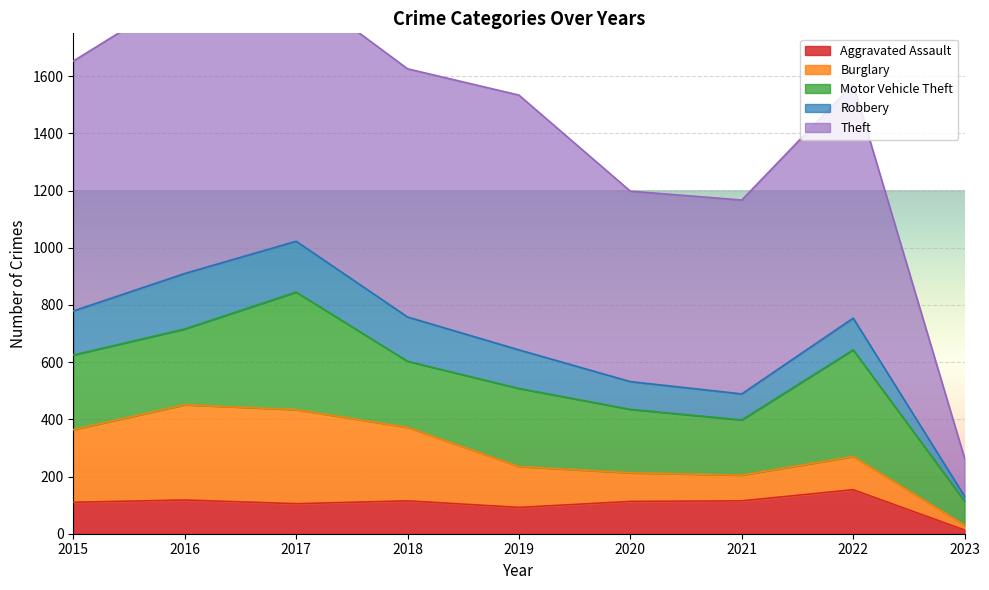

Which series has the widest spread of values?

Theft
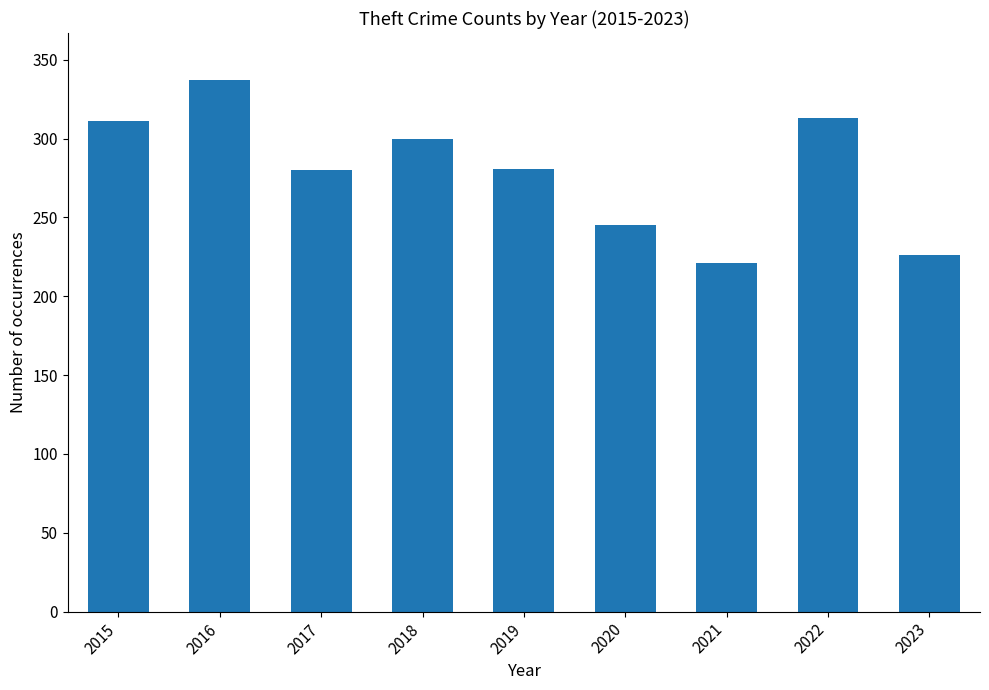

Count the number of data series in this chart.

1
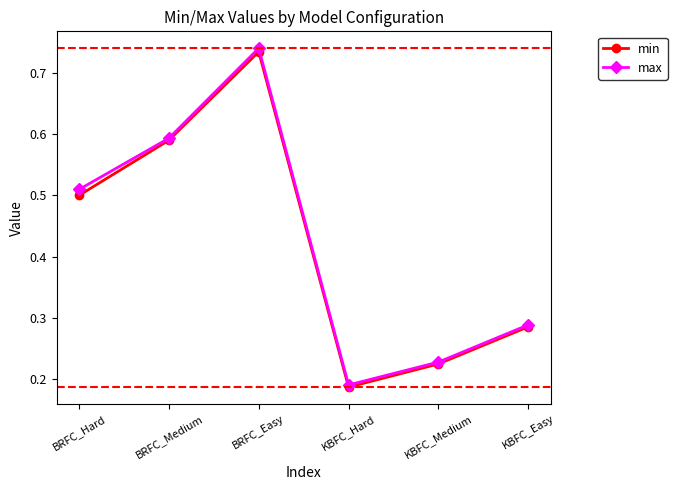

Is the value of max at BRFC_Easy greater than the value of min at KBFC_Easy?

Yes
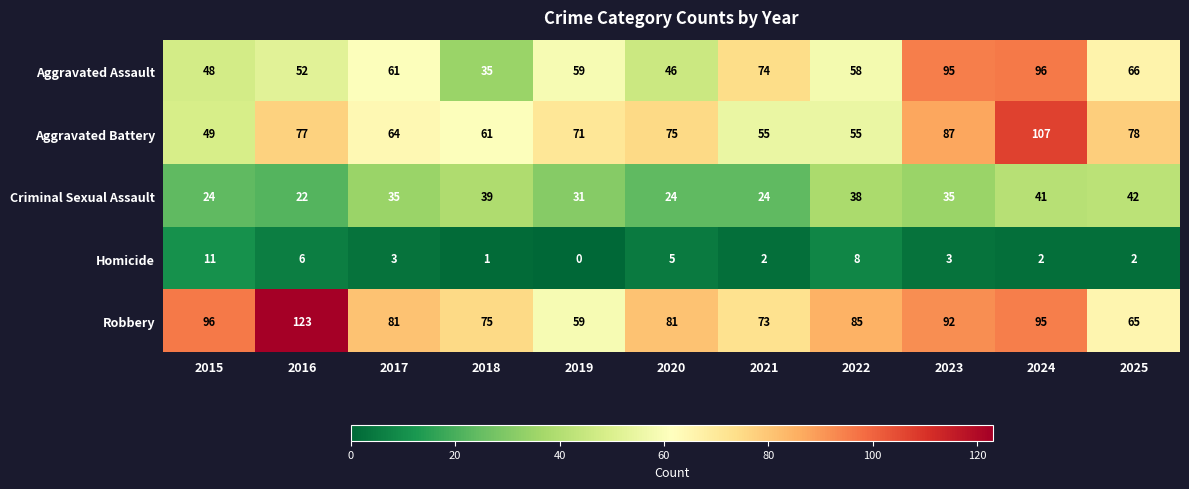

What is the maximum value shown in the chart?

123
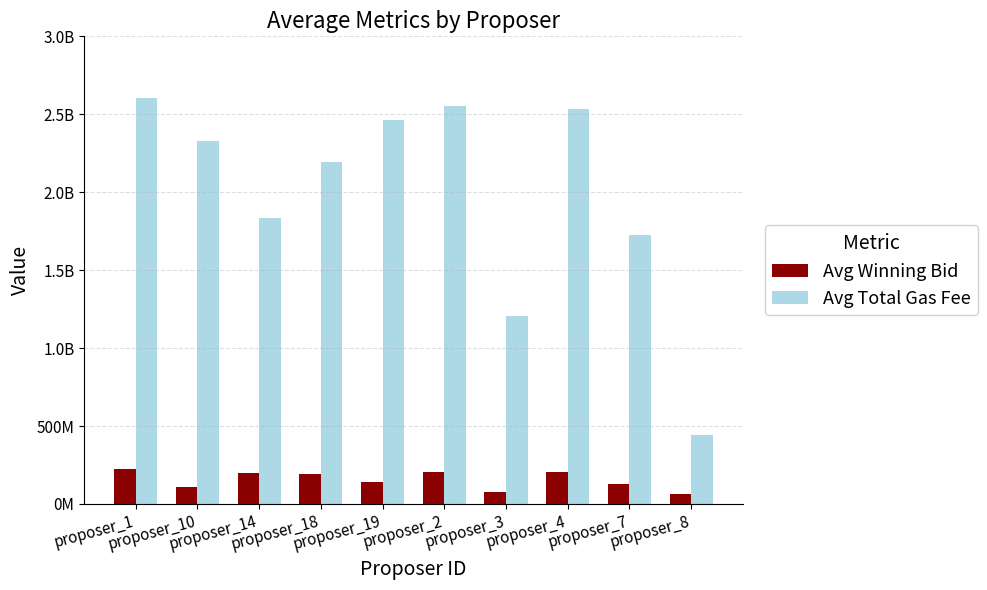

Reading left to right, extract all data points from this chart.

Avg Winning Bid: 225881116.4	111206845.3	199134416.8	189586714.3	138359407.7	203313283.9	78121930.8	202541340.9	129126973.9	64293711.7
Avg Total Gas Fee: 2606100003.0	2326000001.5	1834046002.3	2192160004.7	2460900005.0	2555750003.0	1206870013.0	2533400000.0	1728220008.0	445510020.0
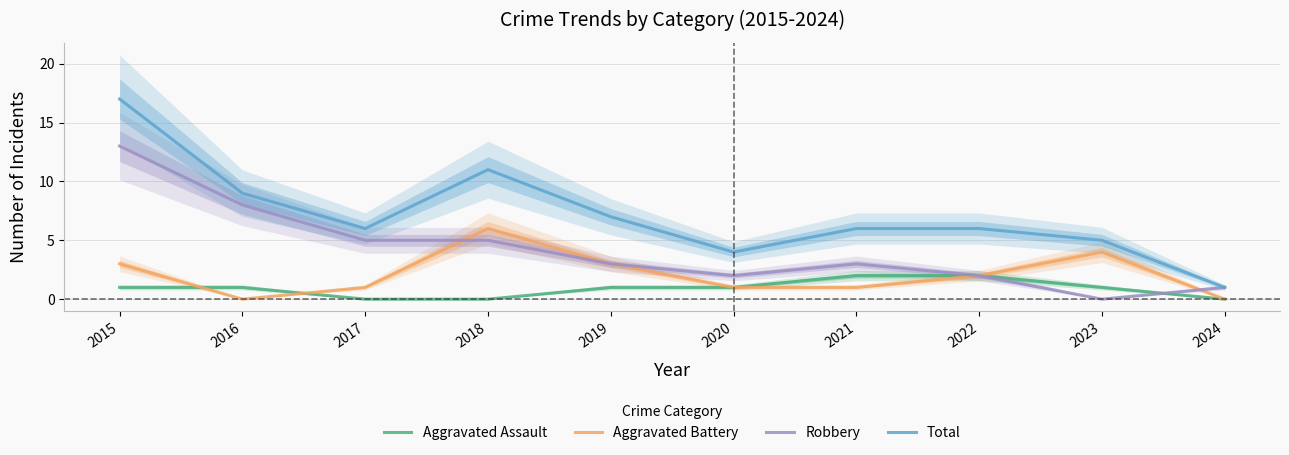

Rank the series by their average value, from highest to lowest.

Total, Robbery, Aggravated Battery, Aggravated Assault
• • • • • • •
What the task requires: Please update the material above by changing every "chart" to "graph" and keeping everything else the same. Leave the pictures out of your answer.

Answer for the task:
Which series has the widest spread of values?

Theft

Count the number of data series in this graph.

1

Is the value of max at BRFC_Easy greater than the value of min at KBFC_Easy?

Yes

What is the maximum value shown in the graph?

123

Reading left to right, extract all data points from this graph.

Avg Winning Bid: 225881116.4	111206845.3	199134416.8	189586714.3	138359407.7	203313283.9	78121930.8	202541340.9	129126973.9	64293711.7
Avg Total Gas Fee: 2606100003.0	2326000001.5	1834046002.3	2192160004.7	2460900005.0	2555750003.0	1206870013.0	2533400000.0	1728220008.0	445510020.0

Rank the series by their average value, from highest to lowest.

Total, Robbery, Aggravated Battery, Aggravated Assault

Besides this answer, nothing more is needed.